Code change snippets
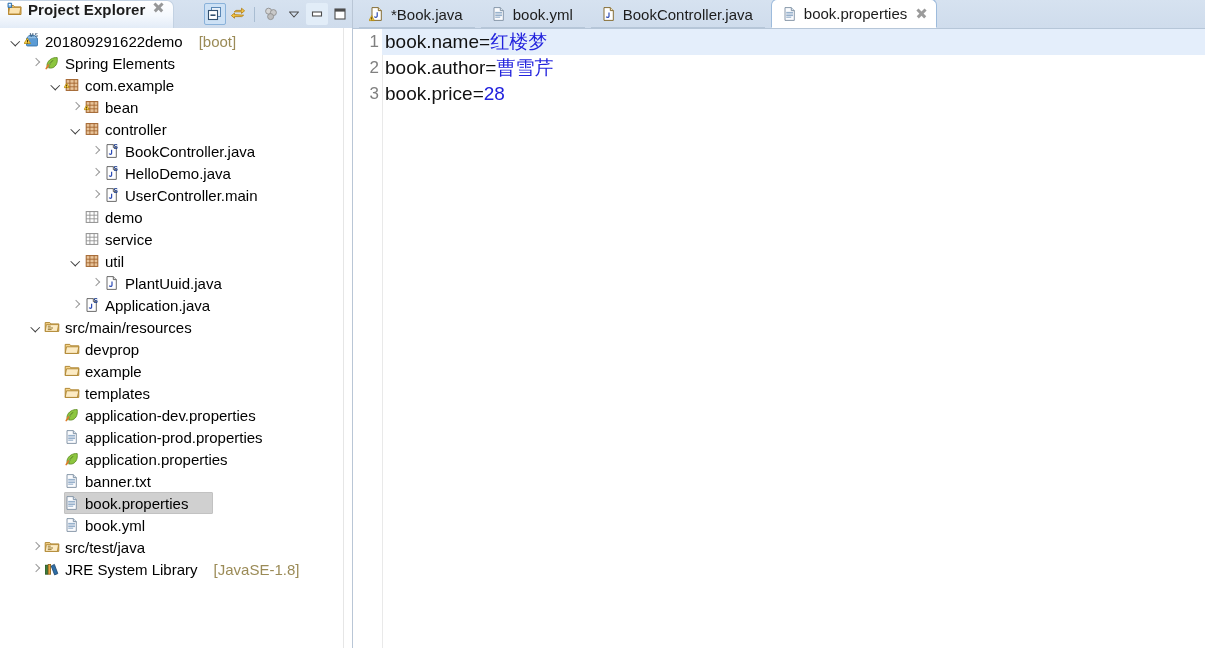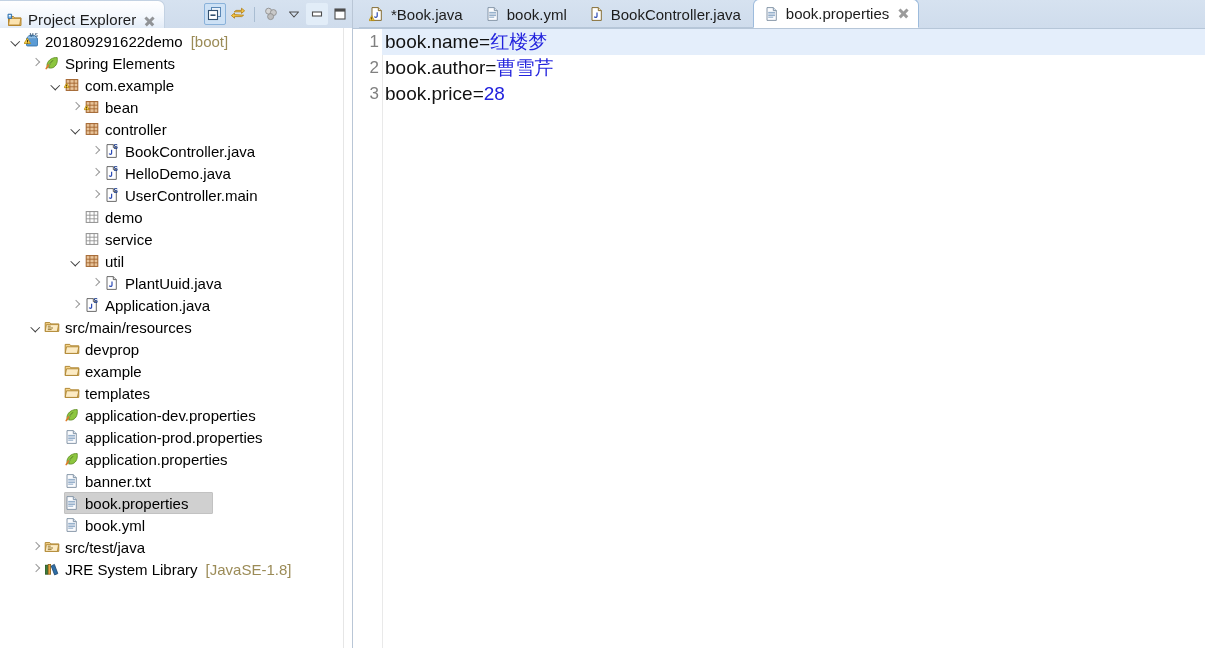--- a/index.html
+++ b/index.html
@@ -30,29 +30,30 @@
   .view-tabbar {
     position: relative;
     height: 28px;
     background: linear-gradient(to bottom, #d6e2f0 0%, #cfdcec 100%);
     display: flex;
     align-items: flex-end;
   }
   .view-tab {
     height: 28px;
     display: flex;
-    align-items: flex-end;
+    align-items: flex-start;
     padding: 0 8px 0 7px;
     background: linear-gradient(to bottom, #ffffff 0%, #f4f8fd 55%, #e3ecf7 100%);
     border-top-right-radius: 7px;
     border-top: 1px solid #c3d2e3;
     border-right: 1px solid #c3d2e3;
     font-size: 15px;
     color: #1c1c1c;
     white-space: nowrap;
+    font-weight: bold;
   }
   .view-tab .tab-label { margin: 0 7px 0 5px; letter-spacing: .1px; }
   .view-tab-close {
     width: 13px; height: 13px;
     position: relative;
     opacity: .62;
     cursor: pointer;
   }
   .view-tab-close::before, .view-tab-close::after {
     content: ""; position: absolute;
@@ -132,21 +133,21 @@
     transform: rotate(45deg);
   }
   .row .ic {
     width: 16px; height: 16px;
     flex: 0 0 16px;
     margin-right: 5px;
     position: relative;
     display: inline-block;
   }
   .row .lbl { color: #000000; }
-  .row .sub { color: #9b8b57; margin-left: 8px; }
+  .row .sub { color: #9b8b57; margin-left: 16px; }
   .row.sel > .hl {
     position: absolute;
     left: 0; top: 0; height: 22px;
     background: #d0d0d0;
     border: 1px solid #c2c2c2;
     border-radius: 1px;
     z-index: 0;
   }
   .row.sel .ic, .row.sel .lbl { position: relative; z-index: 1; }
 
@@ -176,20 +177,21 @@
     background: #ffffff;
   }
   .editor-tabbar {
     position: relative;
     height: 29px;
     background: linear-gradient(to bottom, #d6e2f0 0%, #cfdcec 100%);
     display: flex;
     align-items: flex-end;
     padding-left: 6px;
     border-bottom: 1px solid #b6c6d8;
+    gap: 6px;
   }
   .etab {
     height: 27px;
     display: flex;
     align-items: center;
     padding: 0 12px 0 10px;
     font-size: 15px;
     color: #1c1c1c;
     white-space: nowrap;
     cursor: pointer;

**Try it**: Output the full set of records above without changing a word, and drop the images.

**Reply**:
--- a/index.html
+++ b/index.html
@@ -30,29 +30,30 @@
   .view-tabbar {
     position: relative;
     height: 28px;
     background: linear-gradient(to bottom, #d6e2f0 0%, #cfdcec 100%);
     display: flex;
     align-items: flex-end;
   }
   .view-tab {
     height: 28px;
     display: flex;
-    align-items: flex-end;
+    align-items: flex-start;
     padding: 0 8px 0 7px;
     background: linear-gradient(to bottom, #ffffff 0%, #f4f8fd 55%, #e3ecf7 100%);
     border-top-right-radius: 7px;
     border-top: 1px solid #c3d2e3;
     border-right: 1px solid #c3d2e3;
     font-size: 15px;
     color: #1c1c1c;
     white-space: nowrap;
+    font-weight: bold;
   }
   .view-tab .tab-label { margin: 0 7px 0 5px; letter-spacing: .1px; }
   .view-tab-close {
     width: 13px; height: 13px;
     position: relative;
     opacity: .62;
     cursor: pointer;
   }
   .view-tab-close::before, .view-tab-close::after {
     content: ""; position: absolute;
@@ -132,21 +133,21 @@
     transform: rotate(45deg);
   }
   .row .ic {
     width: 16px; height: 16px;
     flex: 0 0 16px;
     margin-right: 5px;
     position: relative;
     display: inline-block;
   }
   .row .lbl { color: #000000; }
-  .row .sub { color: #9b8b57; margin-left: 8px; }
+  .row .sub { color: #9b8b57; margin-left: 16px; }
   .row.sel > .hl {
     position: absolute;
     left: 0; top: 0; height: 22px;
     background: #d0d0d0;
     border: 1px solid #c2c2c2;
     border-radius: 1px;
     z-index: 0;
   }
   .row.sel .ic, .row.sel .lbl { position: relative; z-index: 1; }
 
@@ -176,20 +177,21 @@
     background: #ffffff;
   }
   .editor-tabbar {
     position: relative;
     height: 29px;
     background: linear-gradient(to bottom, #d6e2f0 0%, #cfdcec 100%);
     display: flex;
     align-items: flex-end;
     padding-left: 6px;
     border-bottom: 1px solid #b6c6d8;
+    gap: 6px;
   }
   .etab {
     height: 27px;
     display: flex;
     align-items: center;
     padding: 0 12px 0 10px;
     font-size: 15px;
     color: #1c1c1c;
     white-space: nowrap;
     cursor: pointer;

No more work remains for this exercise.